Kolibri Global Energy Inc. has announced a significant update to its long-term strategy and an upward revision of its 2026 financial forecast, driven by an expanded drilling programme. The energy firm, primarily focused on its Tishomingo field in Oklahoma, is broadening its exploration efforts to include several previously untapped geological formations, or 'benches', in addition to its established Lower Caney development.
Historically, Kolibri's operations have concentrated on the Lower Caney. However, the company is now adapting its completion techniques to economically develop other benches within its field, including the False Caney, Upper Caney, T-zone, and Sycamore formations. This strategic shift involves continuing to drill one-and-a-half and two-mile lateral development wells in the Lower Caney while simultaneously drilling longer lateral wells into these new benches to assess their commercial viability.
As part of this revised strategy, Kolibri has added an extra well to its 2026 drilling schedule, specifically targeting the False Caney. The Upper Caney is expected to be the next formation explored, potentially with drilling commencing in late 2026 or early 2027. Further plans for the T-zone and Sycamore will be determined at a later date, contingent on the success of these initial explorations.
Operationally, Kolibri is currently drilling three Clifton Mack wells. Following these, the drilling rig will move to the Lovina 5-8-1H well, a two-mile lateral False Caney well, in which Kolibri holds a 98.5% working interest. The initial Clifton Mack well encountered unexpected geological conditions, necessitating a redrill and a redesigned casing programme. Despite these challenges, the company is applying lessons learned to the subsequent Clifton Mack wells, which are located in the southwest corner of Kolibri's acreage block and are projected to be completed in the third quarter of this year.

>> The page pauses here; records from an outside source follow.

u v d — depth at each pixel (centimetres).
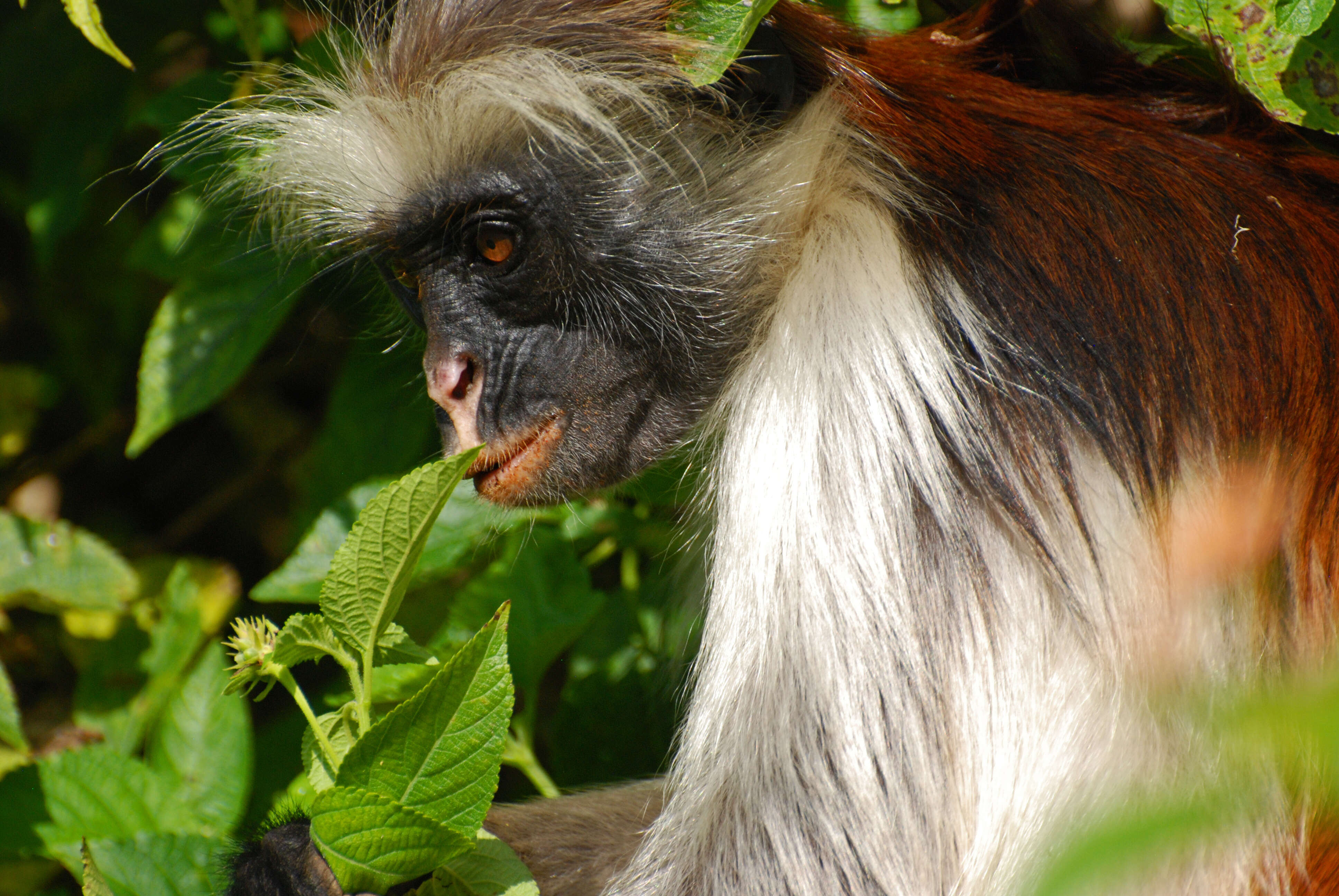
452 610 780
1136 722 563
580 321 686
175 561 1025
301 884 590
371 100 693
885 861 569
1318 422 590
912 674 577
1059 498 582
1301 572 578
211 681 771
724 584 633
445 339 692
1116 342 595
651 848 635
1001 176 645
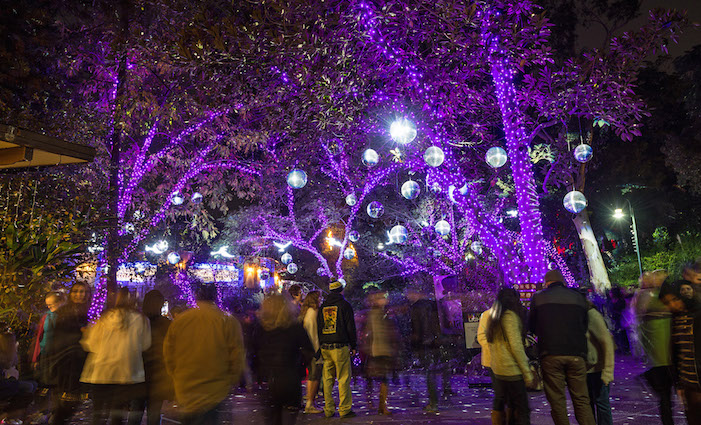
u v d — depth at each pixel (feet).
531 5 48.08
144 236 54.19
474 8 44.27
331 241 89.86
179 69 46.11
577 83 53.01
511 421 21.04
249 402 34.55
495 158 35.70
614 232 124.98
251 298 71.87
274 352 20.84
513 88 58.23
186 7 44.68
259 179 79.36
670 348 18.94
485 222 67.21
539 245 62.69
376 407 33.30
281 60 40.47
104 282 47.14
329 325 30.07
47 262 28.89
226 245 89.25
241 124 67.00
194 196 62.75
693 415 17.95
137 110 55.72
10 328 27.99
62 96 46.55
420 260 88.22
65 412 22.85
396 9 45.80
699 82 96.53
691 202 117.80
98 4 46.01
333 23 40.93
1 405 24.00
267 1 38.24
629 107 51.75
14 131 23.77
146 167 62.23
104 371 20.80
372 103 53.36
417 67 51.60
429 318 33.37
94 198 40.50
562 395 20.35
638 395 33.47
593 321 21.20
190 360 17.43
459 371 46.88
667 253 100.32
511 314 20.98
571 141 83.56
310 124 49.70
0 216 31.89
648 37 49.49
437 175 62.59
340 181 86.99
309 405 31.76
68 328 23.21
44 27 44.39
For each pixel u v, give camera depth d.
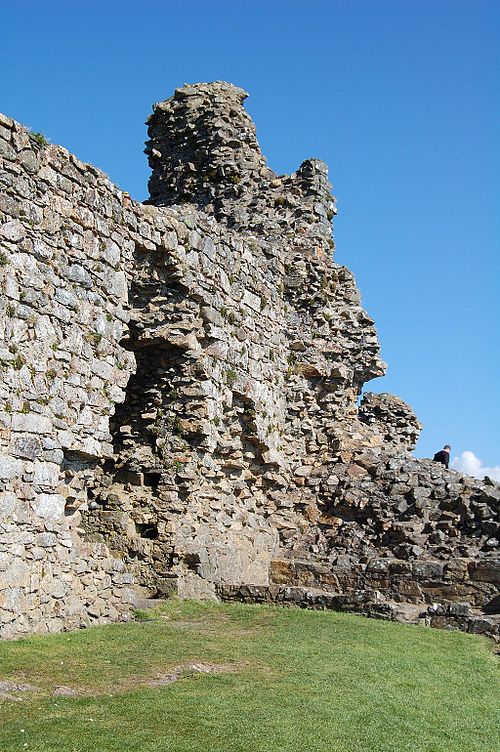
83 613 16.41
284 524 24.62
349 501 24.44
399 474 24.59
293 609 19.69
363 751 10.98
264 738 10.84
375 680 14.30
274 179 28.05
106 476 21.23
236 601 20.66
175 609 18.97
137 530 20.72
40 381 15.76
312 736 11.16
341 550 23.59
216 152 27.88
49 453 15.80
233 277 23.17
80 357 16.84
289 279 26.64
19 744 9.84
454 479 24.03
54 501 15.88
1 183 15.30
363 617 19.22
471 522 22.55
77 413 16.66
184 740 10.45
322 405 26.59
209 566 20.91
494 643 18.05
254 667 14.14
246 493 23.52
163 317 21.05
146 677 12.95
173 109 28.78
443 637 17.95
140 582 20.28
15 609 14.70
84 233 17.33
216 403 21.81
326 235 27.69
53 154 16.61
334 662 15.05
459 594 20.39
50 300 16.20
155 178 28.80
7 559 14.66
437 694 14.16
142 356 21.66
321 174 28.00
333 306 27.58
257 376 23.92
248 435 23.42
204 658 14.41
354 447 25.91
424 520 23.12
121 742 10.16
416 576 20.95
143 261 20.17
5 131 15.47
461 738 12.23
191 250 21.19
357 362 27.30
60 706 11.21
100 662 13.66
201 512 21.47
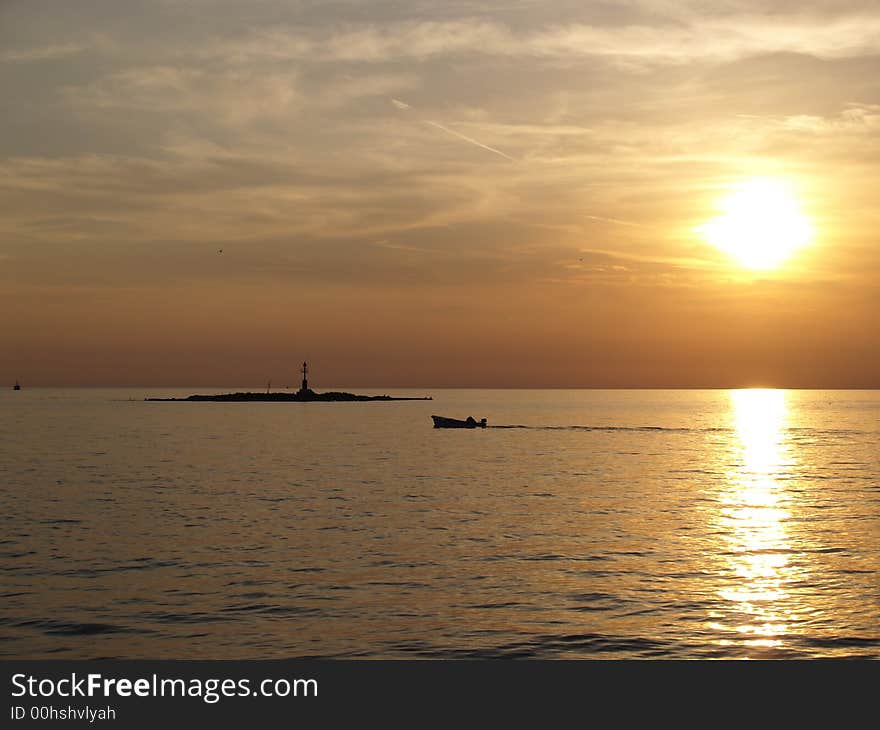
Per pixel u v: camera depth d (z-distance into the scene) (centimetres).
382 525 4556
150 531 4300
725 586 3200
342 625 2734
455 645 2567
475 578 3322
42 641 2589
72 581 3231
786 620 2792
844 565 3569
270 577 3319
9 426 15812
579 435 13988
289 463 8475
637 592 3117
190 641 2595
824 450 10762
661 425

Based on these updated plans, Kolibri is forecasting a robust performance for 2026. The company anticipates an Adjusted EBITDA of $56 million to $62 million, with capital expenditures estimated between $39 million and $43 million. This forecast projects a revenue increase of over 40% compared to 2025, even with a revised oil price assumption of $70 per barrel for the remainder of the year. Wolf Regener, President and CEO, highlighted that this forecast demonstrates strong cash flow generation and marks the beginning of the company's updated strategy to unlock further potential within the Tishomingo field. He also noted that while the Clifton Mack wells are more expensive due to extra casing, the encountered pressures suggest high production rates.